_Consigna 1_: Según el fragmento de lectura, ¿qué cargo ocupa el psicólogo Augusto Pérez Gómez?
_Consigna 2_: Reescribe el tramo del fragmento de lectura que va desde "Diálogo, supervisión y" hasta "psiquiatra Olga Albornoz." y cambia "placer" por "satisfacción".

_Fragmento de lectura_:
Pero estos comportamientos problemáticos, agrega el psicólogo Augusto Pérez Gómez, Ph.D, director de la Corporación Nuevos Rumbos, son responsabilidad de los adultos, pues no han sabido manejarlos.
"Uno encuentra niños que no saben jugar porque están pegados al computador, que chatean todo el día... hay una crisis grande en la relación de adultos y niños, pues los primeros no saben qué hacer y los segundos hacen lo que les parece, ante la ausencia de normas", dice el experto.
Con este 'comportamiento compulsivo', explica, la comunicación se ha distorsionado. Hay ruptura del diálogo.
Aclara, además, que debe acabarse con la tendencia de llamar 'adicciones' a este tipo de conductas inadecuadas pues, más que problemas médicos, son problemas educativos.
"La inmadurez de muchos jóvenes respecto al control de sus deseos y la gratificación que les produce el uso del celular no les permite manejar estas tecnologías de forma equilibrada", sostiene Paula Bernal, psicóloga infantil y de adolescentes. 
Y este mal uso de la tecnología en los colegios, explica la psiquiatra Jazmín Abrahim, obedece, en parte, a la falta de supervisión y de acompañamiento. 
"Si por chatear o jugar, los niños dejan a un lado sus responsabilidades académicas y personales, ya se habla de un uso inapropiado, pero esto pasa por poco control paterno", indica el psiquiatra infantil y de adolescentes Álvaro Franco. 
Agrega que estas nuevas tecnologías no deben 'satanizarse', pues con supervisión estricta potencian habilidades.

Cómo evitar un uso inadecuado

Encuestas juveniles
Medir con encuestas factores de riesgo y factores protectores permite diseñar programas escolares enfocados en la prevención de comportamientos compulsivos a partir de aspectos que los predicen, dice el científico Eric Brown, experto en prevención de adicciones de la Universidad de Washington. Hay que involucrar a los padres en estos programas.
Presencia de normas positivas en el entorno
Es clave ejercer una buena influencia normativa: padres, amigos y colegio que rechacen conductas inadecuadas, afirma Efrén Martínez, director científico de la Fundación Colectivo Aquí y Ahora. Padres y docentes deben generar espacios para un uso adecuado del tiempo libre y ponerle límites al uso de la tecnología. El sistema educativo puede apropiarse de estas nuevas tecnologías para enseñar y captar la atención.
Diálogo, supervisión y confianza
Abrir espacios de diálogo continuo, en los que prime el respeto, para indagar qué pasa en el entorno escolar y social del joven o del niño y qué opina él de ello. Supervisar su manejo del celular, del computador y de los videojuegos. Enseñarle habilidades sociales: capacidad de expresar opiniones, de decir no a las cosas indebidas, de edificar un plan de vida, de concentrarse en sus propósitos y responsabilidades.

¿Cuándo se trata de adicción?

"Algo comienza a ser adicción cuando ocupa más tiempo del debido, produce gran placer y no deja hacer las cosas que hay que hacer", dice la psiquiatra Olga Albornoz.

_Los datos_:
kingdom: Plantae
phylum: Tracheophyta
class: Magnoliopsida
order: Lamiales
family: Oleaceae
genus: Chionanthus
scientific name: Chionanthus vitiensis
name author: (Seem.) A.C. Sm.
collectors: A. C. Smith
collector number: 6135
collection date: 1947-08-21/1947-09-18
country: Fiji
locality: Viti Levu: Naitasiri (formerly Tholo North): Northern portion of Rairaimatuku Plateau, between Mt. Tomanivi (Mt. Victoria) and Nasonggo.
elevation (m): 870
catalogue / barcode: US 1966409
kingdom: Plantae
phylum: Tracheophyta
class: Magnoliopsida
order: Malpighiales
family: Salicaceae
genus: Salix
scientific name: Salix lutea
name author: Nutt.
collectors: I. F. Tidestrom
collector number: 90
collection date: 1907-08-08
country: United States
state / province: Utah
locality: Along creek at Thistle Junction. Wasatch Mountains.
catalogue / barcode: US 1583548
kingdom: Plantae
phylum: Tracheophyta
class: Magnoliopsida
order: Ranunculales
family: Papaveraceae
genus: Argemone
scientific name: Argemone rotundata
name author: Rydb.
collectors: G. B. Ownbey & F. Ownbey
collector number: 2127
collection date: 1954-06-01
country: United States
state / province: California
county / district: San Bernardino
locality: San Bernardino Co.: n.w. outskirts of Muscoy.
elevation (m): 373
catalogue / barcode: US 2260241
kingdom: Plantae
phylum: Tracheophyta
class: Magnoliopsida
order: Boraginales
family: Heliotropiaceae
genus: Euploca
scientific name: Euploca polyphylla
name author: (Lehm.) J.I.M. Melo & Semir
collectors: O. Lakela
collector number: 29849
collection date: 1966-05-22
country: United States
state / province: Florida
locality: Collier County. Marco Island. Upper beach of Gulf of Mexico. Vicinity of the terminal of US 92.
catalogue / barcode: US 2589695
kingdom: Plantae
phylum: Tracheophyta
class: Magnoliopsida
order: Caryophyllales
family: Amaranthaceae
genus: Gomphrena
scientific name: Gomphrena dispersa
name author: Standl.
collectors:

_Resultado del ejercicio 1_: Es director de la Corporación Nuevos Rumbos.

_Resultado del ejercicio 2_:
Diálogo, supervisión y confianza
Abrir espacios de diálogo continuo, en los que prime el respeto, para indagar qué pasa en el entorno escolar y social del joven o del niño y qué opina él de ello. Supervisar su manejo del celular, del computador y de los videojuegos. Enseñarle habilidades sociales: capacidad de expresar opiniones, de decir no a las cosas indebidas, de edificar un plan de vida, de concentrarse en sus propósitos y responsabilidades.

¿Cuándo se trata de adicción?

"Algo comienza a ser adicción cuando ocupa más tiempo del debido, produce gran satisfacción y no deja hacer las cosas que hay que hacer", dice la psiquiatra Olga Albornoz.